● 掲載本文:
────

ミニリンメルトは尿の量を減らすので頻尿に効果があります。子供の夜おねしょに使われてきた薬ですが、夜中に何度もトイレに起きてしまう成人男性にも使用できるようになりました。特に、尿の量が多いために頻尿になっている場合に処方されます。
成人に処方されるミニリンメルトは、子供に処方されるものよりも低用量です。ミニリンメルトは低ナトリウム血症などのリスクがあるためです。
この記事では、ミニリンメルトの作用について解説します。大人に処方される低用量のミニリンメルトの注意点についても解説します。
腎臓の働き
腎臓の働きについておさらいします。
腎臓は血液をろ過して尿をつくります。血液をろ過して、たくさんの尿をつくります。ざっくりとたくさんの尿をつくってから、ほとんどを血液に戻します。

────

● 提示データ:
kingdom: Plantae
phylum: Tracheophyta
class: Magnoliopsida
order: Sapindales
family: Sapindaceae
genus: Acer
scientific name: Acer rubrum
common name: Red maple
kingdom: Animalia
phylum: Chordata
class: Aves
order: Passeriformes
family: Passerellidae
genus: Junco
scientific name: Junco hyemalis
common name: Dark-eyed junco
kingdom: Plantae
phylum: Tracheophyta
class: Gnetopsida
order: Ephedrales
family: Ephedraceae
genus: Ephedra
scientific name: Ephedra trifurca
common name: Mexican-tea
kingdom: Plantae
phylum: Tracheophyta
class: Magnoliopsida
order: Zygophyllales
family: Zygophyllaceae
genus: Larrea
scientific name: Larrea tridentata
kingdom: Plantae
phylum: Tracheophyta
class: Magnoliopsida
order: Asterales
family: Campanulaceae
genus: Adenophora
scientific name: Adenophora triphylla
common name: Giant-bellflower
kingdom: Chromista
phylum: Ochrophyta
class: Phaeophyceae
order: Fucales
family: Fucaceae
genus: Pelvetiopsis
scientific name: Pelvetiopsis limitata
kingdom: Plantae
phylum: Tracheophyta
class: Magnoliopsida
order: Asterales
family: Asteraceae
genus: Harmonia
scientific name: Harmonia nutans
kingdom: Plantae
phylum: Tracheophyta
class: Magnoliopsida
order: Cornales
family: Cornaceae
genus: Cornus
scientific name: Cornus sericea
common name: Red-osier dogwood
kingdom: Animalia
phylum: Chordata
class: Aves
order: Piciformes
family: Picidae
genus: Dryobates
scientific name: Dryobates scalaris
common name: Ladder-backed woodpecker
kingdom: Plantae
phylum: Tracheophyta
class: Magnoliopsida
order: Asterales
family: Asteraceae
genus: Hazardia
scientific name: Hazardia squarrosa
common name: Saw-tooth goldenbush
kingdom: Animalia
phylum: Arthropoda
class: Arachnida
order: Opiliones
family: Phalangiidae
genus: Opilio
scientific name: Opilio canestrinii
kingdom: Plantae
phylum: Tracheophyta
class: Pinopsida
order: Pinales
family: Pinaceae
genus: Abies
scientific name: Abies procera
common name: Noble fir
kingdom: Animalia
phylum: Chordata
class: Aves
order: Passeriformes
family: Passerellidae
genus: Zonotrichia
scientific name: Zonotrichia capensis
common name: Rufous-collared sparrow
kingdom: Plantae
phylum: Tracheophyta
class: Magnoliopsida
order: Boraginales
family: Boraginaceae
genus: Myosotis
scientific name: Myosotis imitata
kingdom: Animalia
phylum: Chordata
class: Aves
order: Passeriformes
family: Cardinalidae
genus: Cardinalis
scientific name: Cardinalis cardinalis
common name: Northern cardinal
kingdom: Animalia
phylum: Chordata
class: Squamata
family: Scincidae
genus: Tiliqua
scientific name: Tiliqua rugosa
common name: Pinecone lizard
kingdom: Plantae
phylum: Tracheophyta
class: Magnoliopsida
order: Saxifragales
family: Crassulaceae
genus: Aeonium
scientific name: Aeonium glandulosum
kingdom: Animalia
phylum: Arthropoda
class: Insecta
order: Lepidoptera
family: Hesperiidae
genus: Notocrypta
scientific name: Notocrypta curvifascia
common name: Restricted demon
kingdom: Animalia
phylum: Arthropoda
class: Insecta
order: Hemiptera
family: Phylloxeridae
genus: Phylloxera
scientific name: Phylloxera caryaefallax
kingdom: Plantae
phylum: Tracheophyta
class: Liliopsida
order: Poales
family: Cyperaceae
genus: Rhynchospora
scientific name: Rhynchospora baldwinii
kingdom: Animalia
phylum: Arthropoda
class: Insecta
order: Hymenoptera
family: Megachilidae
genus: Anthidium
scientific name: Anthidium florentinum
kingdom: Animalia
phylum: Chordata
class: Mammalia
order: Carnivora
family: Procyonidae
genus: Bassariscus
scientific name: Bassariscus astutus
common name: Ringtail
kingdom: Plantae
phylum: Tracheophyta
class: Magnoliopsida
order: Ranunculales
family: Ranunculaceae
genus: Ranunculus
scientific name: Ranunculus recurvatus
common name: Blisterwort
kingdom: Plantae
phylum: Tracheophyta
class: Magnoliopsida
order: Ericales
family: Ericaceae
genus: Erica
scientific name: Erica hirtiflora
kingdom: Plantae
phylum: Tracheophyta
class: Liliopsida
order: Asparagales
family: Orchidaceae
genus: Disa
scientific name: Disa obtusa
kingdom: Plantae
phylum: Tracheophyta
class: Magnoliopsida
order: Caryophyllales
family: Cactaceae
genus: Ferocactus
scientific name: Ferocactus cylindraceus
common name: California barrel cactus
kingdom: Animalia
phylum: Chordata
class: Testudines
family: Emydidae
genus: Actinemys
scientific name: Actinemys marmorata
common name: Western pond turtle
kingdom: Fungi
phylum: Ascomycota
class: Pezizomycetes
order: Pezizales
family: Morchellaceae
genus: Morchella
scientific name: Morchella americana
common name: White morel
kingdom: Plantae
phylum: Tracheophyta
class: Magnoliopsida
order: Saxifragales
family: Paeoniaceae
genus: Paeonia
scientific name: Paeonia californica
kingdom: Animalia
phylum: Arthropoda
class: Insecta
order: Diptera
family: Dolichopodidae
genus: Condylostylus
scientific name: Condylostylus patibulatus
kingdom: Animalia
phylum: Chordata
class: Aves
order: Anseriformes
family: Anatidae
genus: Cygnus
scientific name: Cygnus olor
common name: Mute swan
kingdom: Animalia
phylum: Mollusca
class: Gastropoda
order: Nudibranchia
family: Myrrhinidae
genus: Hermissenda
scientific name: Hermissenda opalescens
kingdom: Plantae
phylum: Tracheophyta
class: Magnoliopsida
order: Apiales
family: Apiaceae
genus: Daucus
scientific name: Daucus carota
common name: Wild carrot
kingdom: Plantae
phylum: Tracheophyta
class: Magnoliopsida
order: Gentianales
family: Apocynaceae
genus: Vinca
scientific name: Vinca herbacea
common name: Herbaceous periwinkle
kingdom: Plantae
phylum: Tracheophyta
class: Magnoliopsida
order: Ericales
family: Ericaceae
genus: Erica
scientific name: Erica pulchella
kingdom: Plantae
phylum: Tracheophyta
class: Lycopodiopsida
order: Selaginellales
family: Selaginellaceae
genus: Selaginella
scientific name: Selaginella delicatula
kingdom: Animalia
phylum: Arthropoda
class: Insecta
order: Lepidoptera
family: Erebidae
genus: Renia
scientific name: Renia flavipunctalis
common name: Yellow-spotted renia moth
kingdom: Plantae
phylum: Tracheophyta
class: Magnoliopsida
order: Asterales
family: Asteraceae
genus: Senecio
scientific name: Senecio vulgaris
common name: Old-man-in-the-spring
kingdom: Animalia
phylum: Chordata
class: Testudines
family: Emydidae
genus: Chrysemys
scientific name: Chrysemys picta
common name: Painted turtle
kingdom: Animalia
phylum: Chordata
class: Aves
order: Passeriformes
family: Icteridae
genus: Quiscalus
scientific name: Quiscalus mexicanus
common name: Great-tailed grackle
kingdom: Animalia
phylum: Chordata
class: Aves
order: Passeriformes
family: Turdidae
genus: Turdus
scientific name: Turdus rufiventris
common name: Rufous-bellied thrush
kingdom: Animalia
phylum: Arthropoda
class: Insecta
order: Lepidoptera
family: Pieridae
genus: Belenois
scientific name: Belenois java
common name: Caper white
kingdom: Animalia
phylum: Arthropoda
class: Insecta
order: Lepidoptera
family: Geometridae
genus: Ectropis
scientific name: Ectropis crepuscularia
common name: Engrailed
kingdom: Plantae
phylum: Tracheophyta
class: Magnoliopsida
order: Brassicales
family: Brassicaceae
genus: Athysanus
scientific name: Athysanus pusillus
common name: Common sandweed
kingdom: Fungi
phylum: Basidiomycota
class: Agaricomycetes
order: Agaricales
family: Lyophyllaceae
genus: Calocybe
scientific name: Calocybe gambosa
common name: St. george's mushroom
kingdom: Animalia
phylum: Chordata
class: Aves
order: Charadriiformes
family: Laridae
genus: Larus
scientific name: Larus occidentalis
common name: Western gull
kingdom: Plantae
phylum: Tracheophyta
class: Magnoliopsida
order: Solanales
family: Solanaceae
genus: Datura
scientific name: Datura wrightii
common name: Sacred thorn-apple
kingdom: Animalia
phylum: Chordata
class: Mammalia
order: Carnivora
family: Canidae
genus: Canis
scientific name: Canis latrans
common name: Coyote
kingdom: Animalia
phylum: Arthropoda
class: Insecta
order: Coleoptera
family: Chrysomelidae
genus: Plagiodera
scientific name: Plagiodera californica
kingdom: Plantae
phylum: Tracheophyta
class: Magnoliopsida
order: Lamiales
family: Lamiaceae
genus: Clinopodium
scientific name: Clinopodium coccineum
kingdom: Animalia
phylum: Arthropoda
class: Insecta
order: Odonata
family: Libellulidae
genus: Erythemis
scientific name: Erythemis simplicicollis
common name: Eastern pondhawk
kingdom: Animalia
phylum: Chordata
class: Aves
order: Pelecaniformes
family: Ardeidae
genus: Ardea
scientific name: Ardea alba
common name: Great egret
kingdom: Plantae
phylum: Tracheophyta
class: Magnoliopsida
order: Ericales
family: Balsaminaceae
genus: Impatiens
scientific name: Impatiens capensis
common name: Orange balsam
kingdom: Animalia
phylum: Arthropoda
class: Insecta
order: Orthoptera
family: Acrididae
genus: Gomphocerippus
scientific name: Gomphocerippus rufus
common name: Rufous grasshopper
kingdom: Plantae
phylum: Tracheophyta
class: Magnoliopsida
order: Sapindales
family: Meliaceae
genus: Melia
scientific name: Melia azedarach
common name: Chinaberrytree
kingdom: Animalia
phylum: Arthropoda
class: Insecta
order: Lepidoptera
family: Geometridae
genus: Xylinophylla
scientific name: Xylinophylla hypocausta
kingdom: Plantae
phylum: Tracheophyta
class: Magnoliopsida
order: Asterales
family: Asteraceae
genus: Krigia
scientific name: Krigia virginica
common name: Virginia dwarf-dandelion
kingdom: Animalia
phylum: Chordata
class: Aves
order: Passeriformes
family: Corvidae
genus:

────

● 課題の内容:
1) ミニリンメルトに関する本文のうち、「ミニリンメルトは尿の量を減らすので」で始まる段落を、主な事実を残したまま、より短くまとめてください。
2) ミニリンメルトに関する本文を、最後の文の後から書き継いでください。

● 各課題の解答:
1) ミニリンメルトは尿量を減らすことで頻尿に効果を示す薬です。子供の夜のおねしょに使われてきましたが、夜中に何度もトイレに起きる成人男性にも使用できるようになりました。特に、尿量の多さが原因の頻尿に処方されます。

2)
たくさんの尿をつくりますが、ほとんどの水分を血液に戻します。水が血液に戻るときには、ナトリウムやカリウムも一緒です。不要なものだけを尿に残して濃縮します。
水だけを再吸収するしくみ
ナトリウムやカリウムとは関係なく、水だけを血液に戻すしくみもあります。血液中のナトリウムなどが多くなると、血液を薄めます。これにはバソプレシンというホルモンが関わります。
血液が濃くなると(浸透圧が上がる)バソプレシンというホルモンが分泌されます。バソプレシンが腎臓にある受容体とくっつくと、アクアポリンという物質が働きます。アクアポリンが、水だけを尿から血液へ戻します。
このように、バソプレシンは血液を薄め尿の量が減らします。
ミニリンメルトの作用
ミニリンメルトの作用はバソプレシンと同じです。水だけを尿から血液へ戻して、血液を薄めます。
ミニリンメルトの成分はデスモプレシンです。デスモプレシンは腎臓のバソプレシン受容体にくっつきます。すると、アクアポリンが働いて、水だけを尿から血液へ戻します。
水だけを尿から血液に戻します。血液を薄め、尿の量を減らしていきます。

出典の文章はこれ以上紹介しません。